> **Activity**
Return every line of the listing, exactly as it reads.

> **Material supplied**
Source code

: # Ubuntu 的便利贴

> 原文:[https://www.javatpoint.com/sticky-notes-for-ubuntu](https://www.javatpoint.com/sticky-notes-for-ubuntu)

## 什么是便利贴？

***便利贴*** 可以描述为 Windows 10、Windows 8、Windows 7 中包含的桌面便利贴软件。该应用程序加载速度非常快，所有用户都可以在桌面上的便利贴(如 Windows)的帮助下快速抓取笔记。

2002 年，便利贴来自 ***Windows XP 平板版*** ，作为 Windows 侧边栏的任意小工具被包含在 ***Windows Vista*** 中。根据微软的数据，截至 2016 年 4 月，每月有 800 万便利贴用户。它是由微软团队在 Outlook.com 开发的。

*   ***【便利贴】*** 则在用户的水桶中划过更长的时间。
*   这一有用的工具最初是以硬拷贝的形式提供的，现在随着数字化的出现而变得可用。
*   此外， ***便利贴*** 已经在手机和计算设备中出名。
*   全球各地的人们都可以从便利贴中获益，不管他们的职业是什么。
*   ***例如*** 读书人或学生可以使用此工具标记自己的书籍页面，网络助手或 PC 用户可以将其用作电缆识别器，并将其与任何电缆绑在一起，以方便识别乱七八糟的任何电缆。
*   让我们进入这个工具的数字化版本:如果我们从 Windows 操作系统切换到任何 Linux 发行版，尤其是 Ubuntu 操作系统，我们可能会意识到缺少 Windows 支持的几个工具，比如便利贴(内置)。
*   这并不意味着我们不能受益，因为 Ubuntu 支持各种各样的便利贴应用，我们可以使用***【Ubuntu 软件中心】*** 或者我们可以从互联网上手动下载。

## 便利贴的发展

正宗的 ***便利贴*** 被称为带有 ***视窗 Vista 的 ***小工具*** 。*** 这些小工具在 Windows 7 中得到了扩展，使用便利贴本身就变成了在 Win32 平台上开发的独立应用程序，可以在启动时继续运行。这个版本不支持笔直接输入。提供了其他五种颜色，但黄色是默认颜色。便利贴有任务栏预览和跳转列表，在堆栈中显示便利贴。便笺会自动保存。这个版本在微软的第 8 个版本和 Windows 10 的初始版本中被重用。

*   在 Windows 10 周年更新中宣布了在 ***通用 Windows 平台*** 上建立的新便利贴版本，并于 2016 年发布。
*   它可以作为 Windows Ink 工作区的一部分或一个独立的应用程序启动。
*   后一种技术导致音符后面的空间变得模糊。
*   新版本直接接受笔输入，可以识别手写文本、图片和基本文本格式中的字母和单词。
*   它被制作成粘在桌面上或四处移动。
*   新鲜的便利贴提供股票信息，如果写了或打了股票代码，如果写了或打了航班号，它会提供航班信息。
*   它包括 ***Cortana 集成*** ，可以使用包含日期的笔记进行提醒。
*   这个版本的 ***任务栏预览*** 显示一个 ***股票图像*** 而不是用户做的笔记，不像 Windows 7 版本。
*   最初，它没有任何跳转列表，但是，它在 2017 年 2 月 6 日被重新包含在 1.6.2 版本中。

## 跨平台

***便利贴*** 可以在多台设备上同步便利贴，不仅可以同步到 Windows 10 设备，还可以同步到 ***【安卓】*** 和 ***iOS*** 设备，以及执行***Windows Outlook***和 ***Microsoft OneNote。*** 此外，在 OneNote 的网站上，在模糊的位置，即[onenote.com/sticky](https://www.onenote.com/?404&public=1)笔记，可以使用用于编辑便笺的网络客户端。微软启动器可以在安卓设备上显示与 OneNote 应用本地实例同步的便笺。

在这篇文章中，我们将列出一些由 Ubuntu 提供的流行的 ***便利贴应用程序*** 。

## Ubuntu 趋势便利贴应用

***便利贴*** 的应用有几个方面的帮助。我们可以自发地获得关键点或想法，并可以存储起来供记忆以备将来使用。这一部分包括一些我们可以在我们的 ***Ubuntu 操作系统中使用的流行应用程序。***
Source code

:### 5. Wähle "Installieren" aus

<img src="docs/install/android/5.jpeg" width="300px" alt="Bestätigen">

> **Task result**
Source code

: # Ubuntu 的便利贴

> 原文:[https://www.javatpoint.com/sticky-notes-for-ubuntu](https://www.javatpoint.com/sticky-notes-for-ubuntu)

## 什么是便利贴？

***便利贴*** 可以描述为 Windows 10、Windows 8、Windows 7 中包含的桌面便利贴软件。该应用程序加载速度非常快，所有用户都可以在桌面上的便利贴(如 Windows)的帮助下快速抓取笔记。

2002 年，便利贴来自 ***Windows XP 平板版*** ，作为 Windows 侧边栏的任意小工具被包含在 ***Windows Vista*** 中。根据微软的数据，截至 2016 年 4 月，每月有 800 万便利贴用户。它是由微软团队在 Outlook.com 开发的。

*   ***【便利贴】*** 则在用户的水桶中划过更长的时间。
*   这一有用的工具最初是以硬拷贝的形式提供的，现在随着数字化的出现而变得可用。
*   此外， ***便利贴*** 已经在手机和计算设备中出名。
*   全球各地的人们都可以从便利贴中获益，不管他们的职业是什么。
*   ***例如*** 读书人或学生可以使用此工具标记自己的书籍页面，网络助手或 PC 用户可以将其用作电缆识别器，并将其与任何电缆绑在一起，以方便识别乱七八糟的任何电缆。
*   让我们进入这个工具的数字化版本:如果我们从 Windows 操作系统切换到任何 Linux 发行版，尤其是 Ubuntu 操作系统，我们可能会意识到缺少 Windows 支持的几个工具，比如便利贴(内置)。
*   这并不意味着我们不能受益，因为 Ubuntu 支持各种各样的便利贴应用，我们可以使用***【Ubuntu 软件中心】*** 或者我们可以从互联网上手动下载。

## 便利贴的发展

正宗的 ***便利贴*** 被称为带有 ***视窗 Vista 的 ***小工具*** 。*** 这些小工具在 Windows 7 中得到了扩展，使用便利贴本身就变成了在 Win32 平台上开发的独立应用程序，可以在启动时继续运行。这个版本不支持笔直接输入。提供了其他五种颜色，但黄色是默认颜色。便利贴有任务栏预览和跳转列表，在堆栈中显示便利贴。便笺会自动保存。这个版本在微软的第 8 个版本和 Windows 10 的初始版本中被重用。

*   在 Windows 10 周年更新中宣布了在 ***通用 Windows 平台*** 上建立的新便利贴版本，并于 2016 年发布。
*   它可以作为 Windows Ink 工作区的一部分或一个独立的应用程序启动。
*   后一种技术导致音符后面的空间变得模糊。
*   新版本直接接受笔输入，可以识别手写文本、图片和基本文本格式中的字母和单词。
*   它被制作成粘在桌面上或四处移动。
*   新鲜的便利贴提供股票信息，如果写了或打了股票代码，如果写了或打了航班号，它会提供航班信息。
*   它包括 ***Cortana 集成*** ，可以使用包含日期的笔记进行提醒。
*   这个版本的 ***任务栏预览*** 显示一个 ***股票图像*** 而不是用户做的笔记，不像 Windows 7 版本。
*   最初，它没有任何跳转列表，但是，它在 2017 年 2 月 6 日被重新包含在 1.6.2 版本中。

## 跨平台

***便利贴*** 可以在多台设备上同步便利贴，不仅可以同步到 Windows 10 设备，还可以同步到 ***【安卓】*** 和 ***iOS*** 设备，以及执行***Windows Outlook***和 ***Microsoft OneNote。*** 此外，在 OneNote 的网站上，在模糊的位置，即[onenote.com/sticky](https://www.onenote.com/?404&public=1)笔记，可以使用用于编辑便笺的网络客户端。微软启动器可以在安卓设备上显示与 OneNote 应用本地实例同步的便笺。

在这篇文章中，我们将列出一些由 Ubuntu 提供的流行的 ***便利贴应用程序*** 。

## Ubuntu 趋势便利贴应用

***便利贴*** 的应用有几个方面的帮助。我们可以自发地获得关键点或想法，并可以存储起来供记忆以备将来使用。这一部分包括一些我们可以在我们的 ***Ubuntu 操作系统中使用的流行应用程序。***
Source code

:### 5. Wähle "Installieren" aus

<img src="docs/install/android/5.jpeg" width="300px" alt="Bestätigen">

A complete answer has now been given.